Why Whey for Hepatitis?
July 23, 2010
The number of reasons whey protein can help someone with chronic, viral hepatitis may surprise you.
by Nicole Cutler, L.Ac.
Often added to milkshakes or blended drinks, whey protein can usually be found on store shelves in sections dedicated to building muscle mass. As such, whey protein has long been an ingredient consumed by bodybuilders and serious athletes. Despite whey protein’s popularity with the muscle-pumping crowd, it has several characteristics that also make it an ideal staple for those living with chronic, viral hepatitis.
About Chronic, Viral Hepatitis
Chronic, viral hepatitis describes liver disease that is usually caused by the Hepatitis B virus or Hepatitis C virus. Hepatitis A usually does not progress to a chronic problem, and the other hepatitis viruses are much less common. Hepatitis B and C have the potential to be cured with modern medicine. However, a significant portion of those infected are unable to clear the virus from their liver with the currently available medications. These individuals are advised to make an array of lifestyle changes to protect their liver from damage and prevent this disease from progressing to a more advanced stage.
The protein in milk is whey protein. Whey is the liquid that separates from curd during the production of cheese. When the liquid dries into powdered whey, the nutrients become concentrated, and it can be packaged and used in that form.
While predominantly composed of protein, whey is a complex substance that also contains lactose, fat and minerals. Each with its own unique properties, whey’s protein content is a conglomeration of smaller components (called sub-fractions). A handful of whey’s sub-fractions include:
· Beta-lactoglobulin – Provides an excellent source of essential and branched chain amino acids (BCAAs). While BCAAs help prevent muscle breakdown and spare glycogen during exercise, they also are helpful for those with advanced liver disease. Although the reason is unclear, experts understand that people with cirrhosis of the liver may live longer, improve their liver function, have fewer hospital admissions and have an increased quality of life by taking supplemental BCAAs.
· Alpha-lactalbumin – The primary protein found in human breast milk, alpha-lactalbumin is high in tryptophan, an essential amino acid. Potential benefits of this protein include sleep regulation and mood improvement under stress.
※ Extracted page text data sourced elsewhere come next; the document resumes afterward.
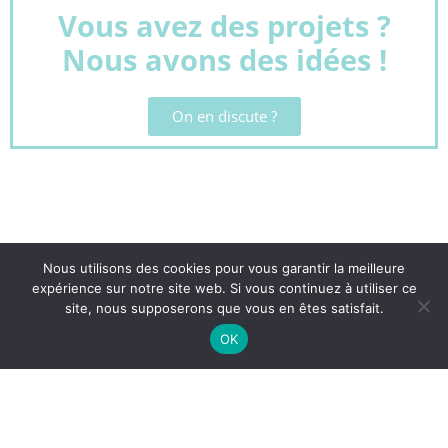
Vous avez des projets ?
Nous avons des idées !
On en discute ?
Nous utilisons des cookies pour vous garantir la meilleure
expérience sur notre site web. Si vous continuez à utiliser ce
site, nous supposerons que vous en êtes satisfait.
OK
Transparence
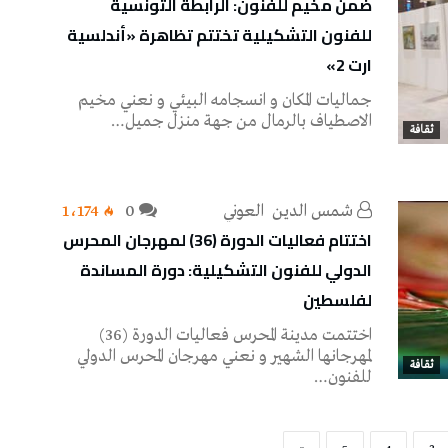
ضمن مخيم للفنون: الرابطة التونسية
للفنون التشكيلية تختتم تظاهرة «أندلسية
ارت 2»
جماليات المكان و انسجامه البيئي و نعني مخيم
الاصطياف بالرمال من جهة منزل جميل…
ثقافة
شمس‭ ‬الدين‭ ‬ العوني‭ ‬
0
1٬174
اختتام فعاليات الدورة (36) لمهرجان المحرس
الدولي للفنون التشكيلية: دورة المساندة
لفلسطين
اختتمت مدينة المحرس فعاليات الدورة (36)
لمهرجانها الشهير و نعني مهرجان المحرس الدولي
ثقافة
للفنون…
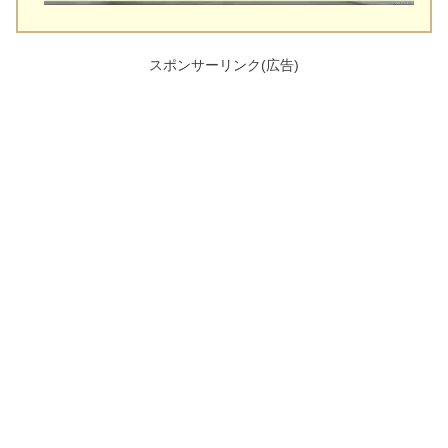
スポンサーリンク(広告)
· Immunoglobulins (IgGs) – Provides immunity-enhancing benefits, a coveted function for those with chronic hepatitis.
· Glycomacropeptides – Helps control and inhibit the formation of dental plaque and dental cavities – a common problem in those with chronic hepatitis.
· Lysozyme – Contains immunity-enhancing properties, a coveted function for those with chronic hepatitis.
· Lactoferrin – May help to reduce inflammation, an invaluable characteristic for those whose liver easily becomes inflamed.
Whey and Glutathione
While some of whey protein’s sub-fractions can help someone with hepatitis remain healthy, whey’s promotion of glutathione delivers a specific benefit to those with liver disease. Whey protein contains high levels of the amino acid cysteine, which is needed for the body to produce glutathione.
Glutathione is an antioxidant found in all tissues protecting against potential damage from wastes and toxins. Clinical studies have demonstrated that the level of glutathione is significantly depressed in many people with Hepatitis C. Experts also recognize that glutathione deficiency is an important factor contributing to liver damage. Thus, supplements that boost the body’s production of glutathione indirectly benefit people with chronic hepatitis.
A Japanese animal study published in the May 2006 edition of Bioscience, Biotechnology and Biochemistry, investigated the effect of whey protein on the liver. Although their subjects were not human, the researchers found that rats on a whey-containing diet demonstrated the following:
· Lower liver enzyme levels indicating liver damage (ALT and AST)
· Lower indicators of liver fibrosis (hyaluronic acid)
· Lower levels of traditional hepatitis markers (lactate dehydrogenase and bilirubin)
Based on the results, the authors concluded that supplementing with whey protein can help prevent the development of hepatitis and portal fibrosis.
Too Much Whey
As a dietary supplement, whey protein is generally considered to be safe. However, the sentiment that you can have too much of a good thing applies to whey protein. Extremely high doses of whey protein supplements could overload the liver and cause damage. To avoid this possibility, experts suggest restricting intake of whey protein to less than 30 grams at one time.
While whey protein is certainly no cure, it does show great potential as a dietary supplement for those with liver disease. Because it supports the immune system, helps the body handle stress, eases inflammation and promotes glutathione production, whey protein should be considered by anyone who is managing chronic, viral hepatitis.